1. Fiona Apple – Fetch the Bolt Cutters
It was announced in early April this year, and a few weeks later Fetch the Bolt Cutters arrived.
There may still have been an eight-year gap since The Idler Wheel but by Fiona Apple’s standards this was a quick and effortless release strategy, and it couldn’t have come at a more feverishly welcomed time.
An early lockdown release to help keep us comforted, amused, shocked and awed by Apple’s sharp curve to a sound that was ramshackle and raucous.
For many artists this may have been the demo stage but sounds like these need no further refining for fear of what may be taken away and subsequently lost.
Fiona Apple’s most lyrically and sonically astonishing, and therefore essential, album yet.
2. Róisin Murphy – Róisin Machine
One of Róisin Murphy’s many skills, as witnessed on her fifth album, is her ability to take a group of songs, some of which are over a decade old, and place them into a new setting where they sound reborn and make complete, cohesive sense.
Over half the tracks on Róisin Machine had been heard before. Along with longtime collaborator Richard Barratt, Murphy added new songs, so that the catch-all genre term of ‘disco’ was both applicable and completely inappropriate.
More than anything, Róisin Machine sounds like sister album to ZE Records’ classic Mutant Disco compilation from 1981 and I can think of no higher praise than that.
3. Dua Lipa – Future Nostalgia and Club Future Nostalgia
Dua Lipa has had an incredible year and took the risky decision of releasing her second album, which was predominantly about dancing, at a time where no one could dance together.
‘Physical’, the pop song of the year, like a lot of the record, took old and new elements and captured the most delicious energy of both.
Amazingly, the remix album, which focuses more on the club culture of the 80s and 90s than the disco template of the main album, is as committed and joyous, and actually improves on some of the original arrangements.
4. Taylor Swift – Folklore and Evermore
No-one saw this coming and what a clever move – new music from a global superstar at the point where many wanted reassuring comfort.
So Taylor Swift surprise-drops an album (two albums!) that sees her reinvented as a indie singer-songwriter.
Folklore teams Swift with Aaron Dressner from The National and wonder-boy producer Jake Antonoff; the result is wonderful songs with a thrillingly quiet fury at its core.
Evermore has less Antonoff and more filler but is a beautiful and heartfelt companion piece nonetheless.
5. Jessie Ware – What’s Your Pleasure
Passion projects seemed a real trend for artists in 2020 and after stuttering to a holt with her last couple of albums, Jessie Ware has made a record that only a true lover of the very best of disco and synth pop could conceive.

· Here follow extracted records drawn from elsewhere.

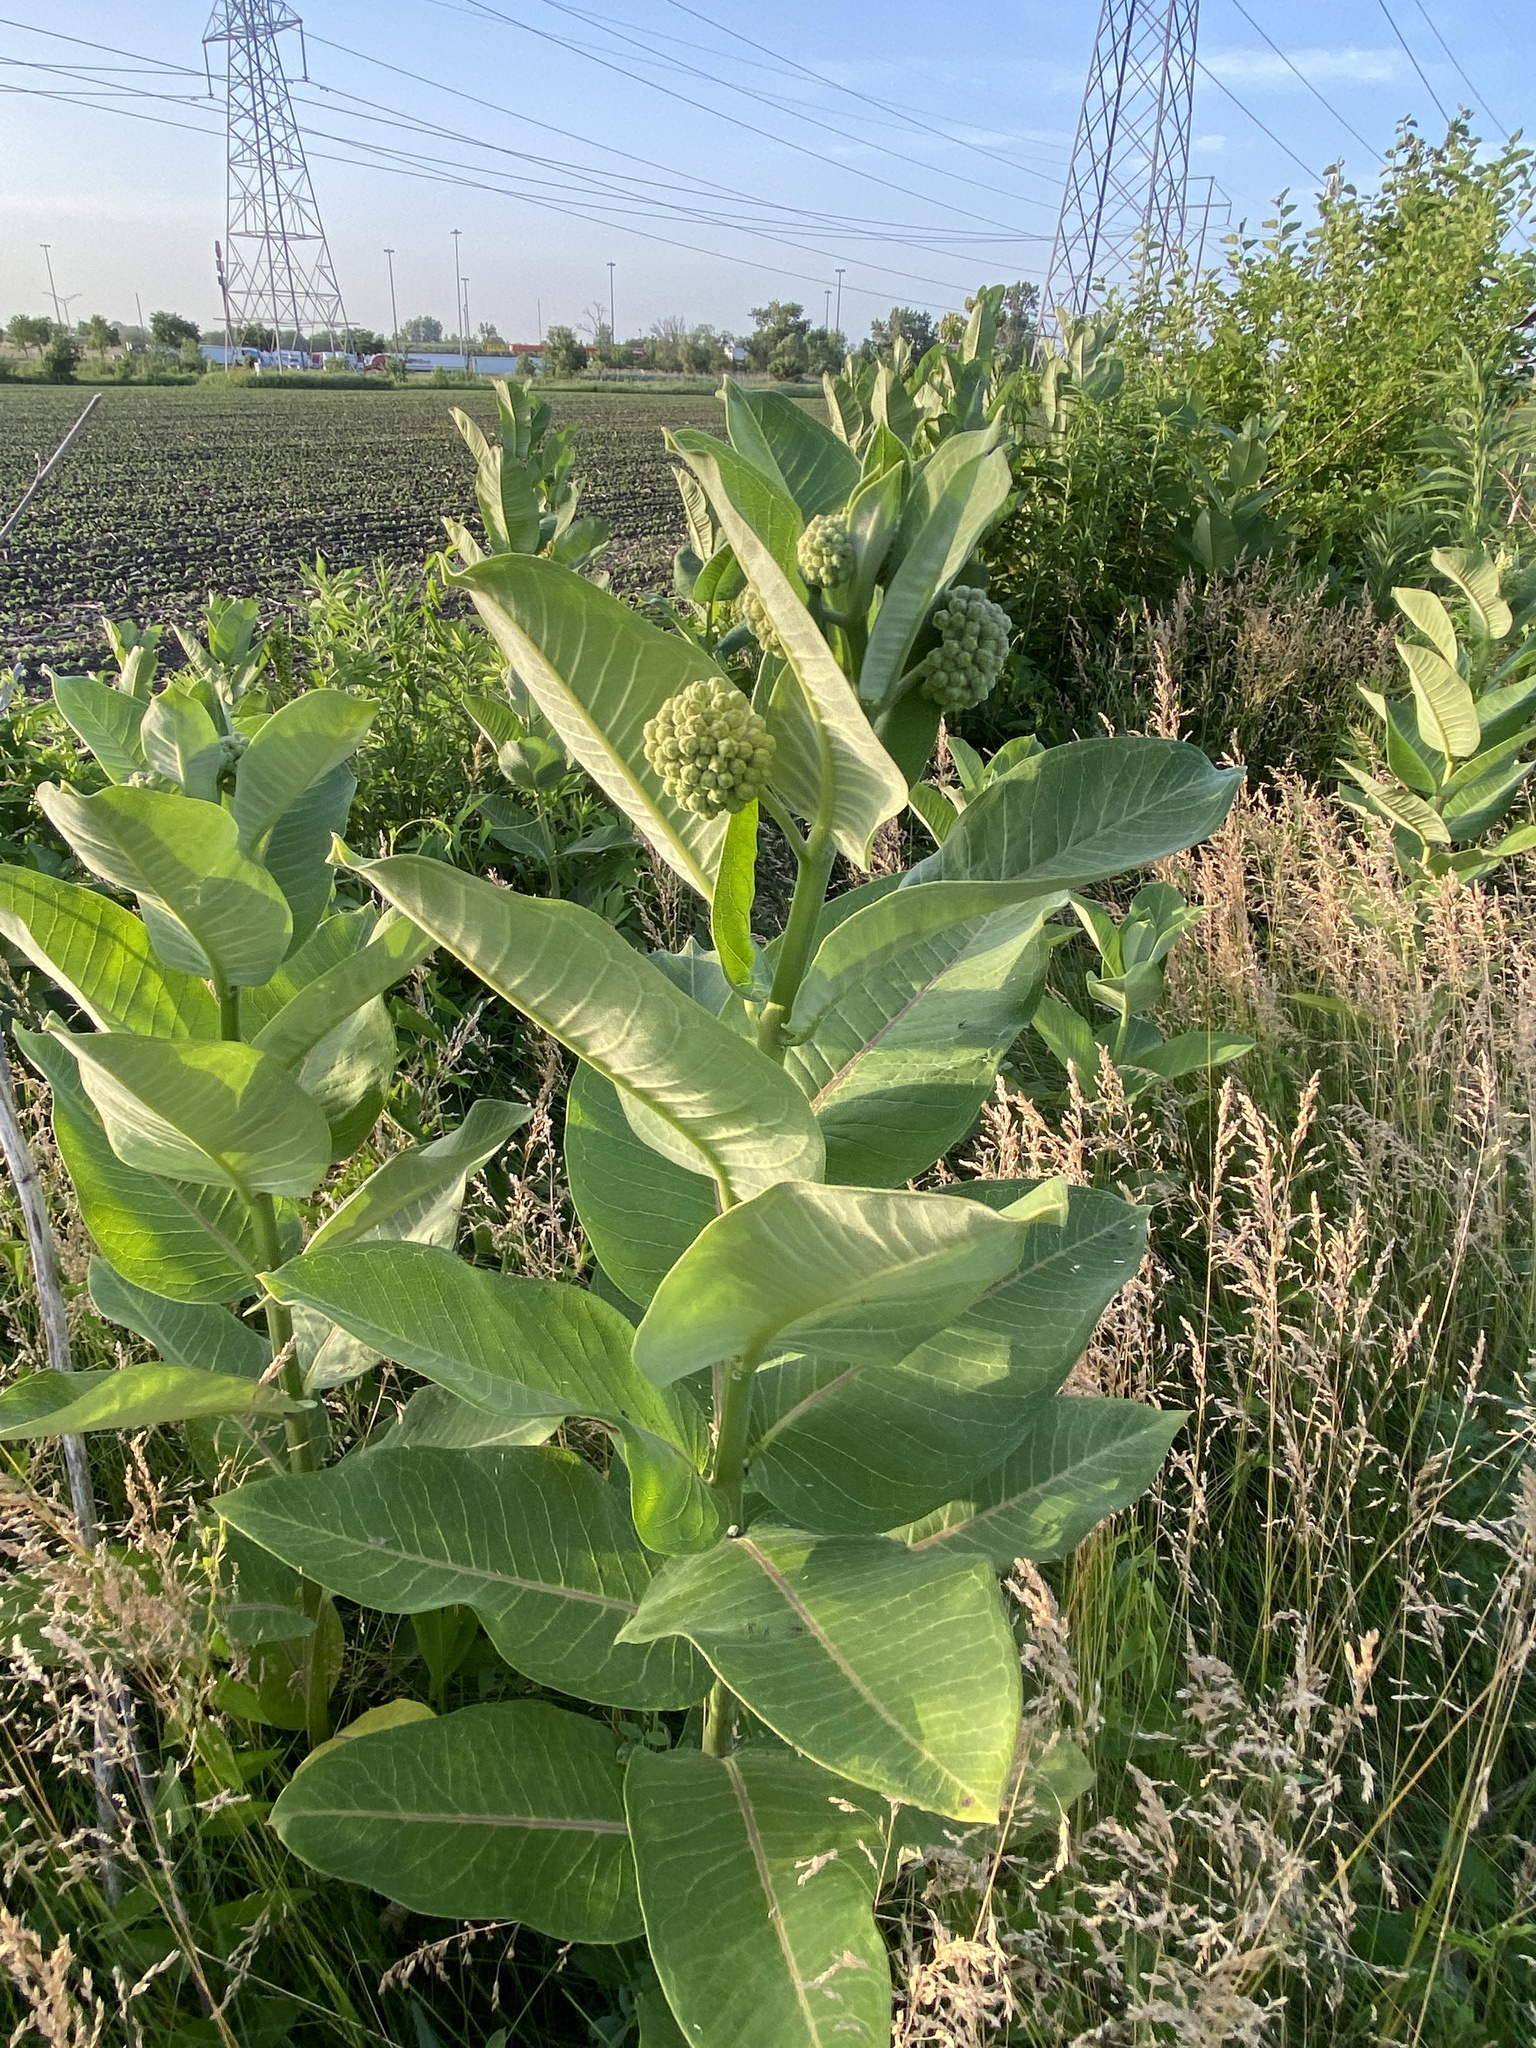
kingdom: Plantae
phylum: Tracheophyta
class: Magnoliopsida
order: Gentianales
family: Apocynaceae
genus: Asclepias
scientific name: Asclepias syriaca
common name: Common milkweed
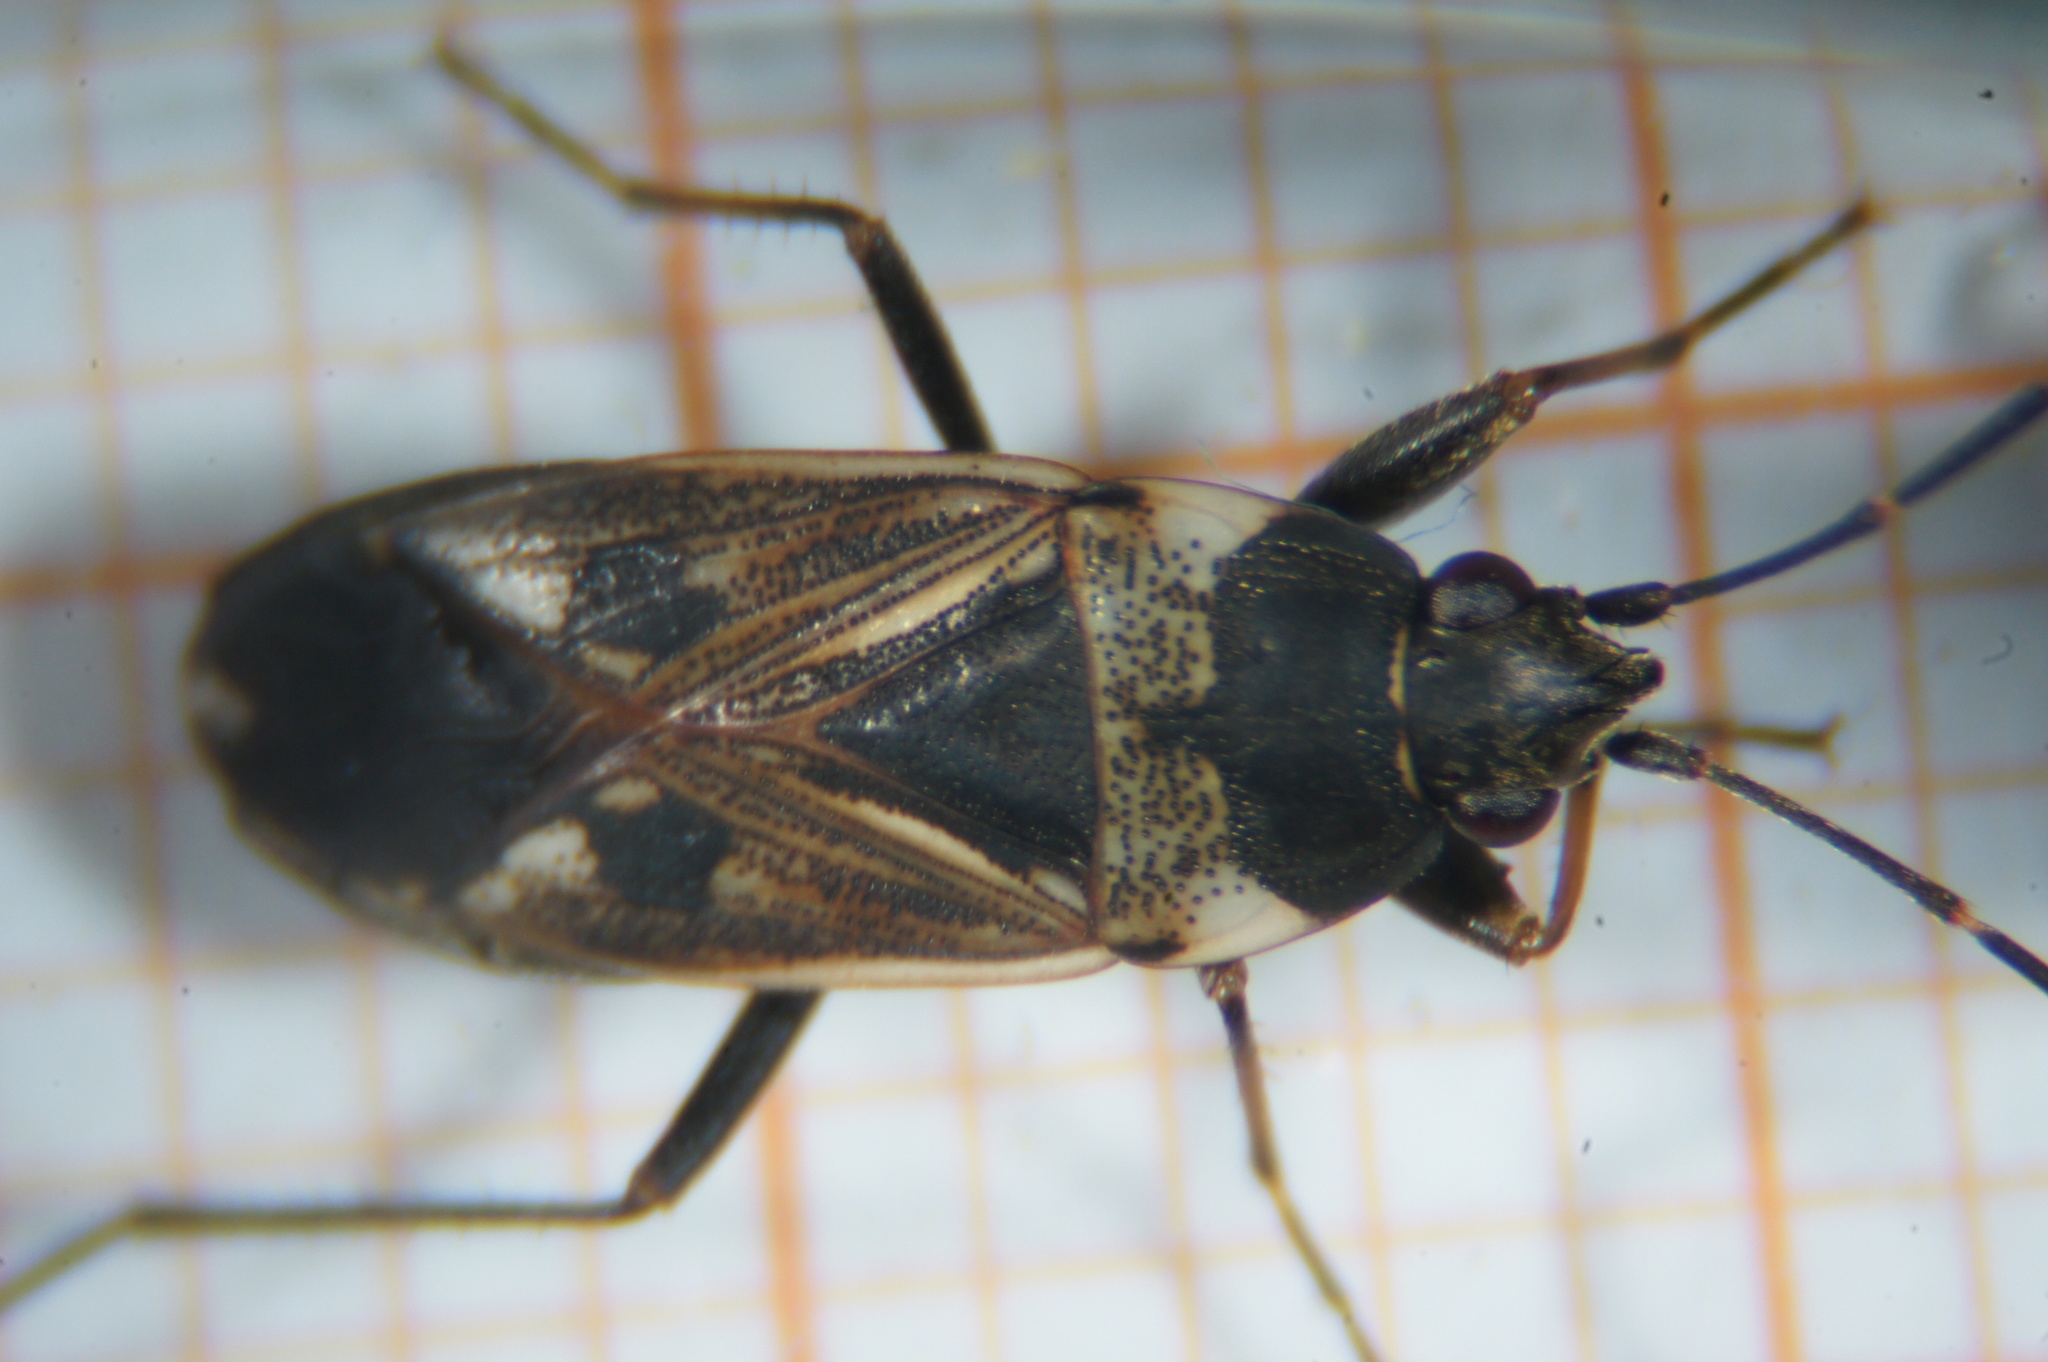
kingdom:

Beautifully constructed and performed, this is organic dance music of the highest order.
6. Junglepussy – Jp4
It’s always a thrill to see an artist manoeuvre themselves within an established genre and step into new corners and hidden pockets where a less accomplished performer would fall.
Junglepussy has made the most compelling record of her career so far. Teaming with David Sitek in particular has allowed her to bring elements to the forefront which previously were only hinted at – a wildly kaleidoscope continuation of Junglepussy’s art.
7. Charli XCX – How I’m Feeling Now
Setting herself an impossible deadline, Charli XCX documented and completed her fourth album over six weeks of the early days of lockdown. Regardless of the extraordinarily challenging logistics of this project, How I’m Feeling Now is a brilliant, utterly modern pop record of the standard that we’ve come to expect from Charli XCX.
The urgency and passion is so compelling that it feels like it’s almost alive, changing shape each time you listen.
8. Megan Thee Stallion – Good News
2020 was really Megan Thee Stallion’s year and of the two releases from 2020, Good News was the one which secured the Southern rapper’s place within the contemporary pop cultural landscape.
Pulling from hip culture over the last four decades, this is not a record that is overly concerned with radio-safe trends and is all the better for it.
9. II Quadro di Trois – II Quadro di Trois
A merging of late 70s electronic music, the electro clash trend of the early noughties and the immediate future, Il Quadro di Trois’ eponymous debut is a slick and very beautiful machine.
If there is one record here that demands headphone listening, then this it. Get lost in Il Quadro Di Trois for an hour and feel the fascino.
10. 070 Shake – Modus Vivendi
070 Shake’s debut was one of the most startling of the year.
Singer, rapper and Kanye West collaborator Danielle Balbuena’s queer melancholia was punctuated with pounding electronics and melodies that would unexpectedly and soulfully soar.
Ambitious and articulately structured, this was the sound of an artist so secure with their identity, sonically and otherwise, it ensured that Modus Vivendi landed hard and with no compromise.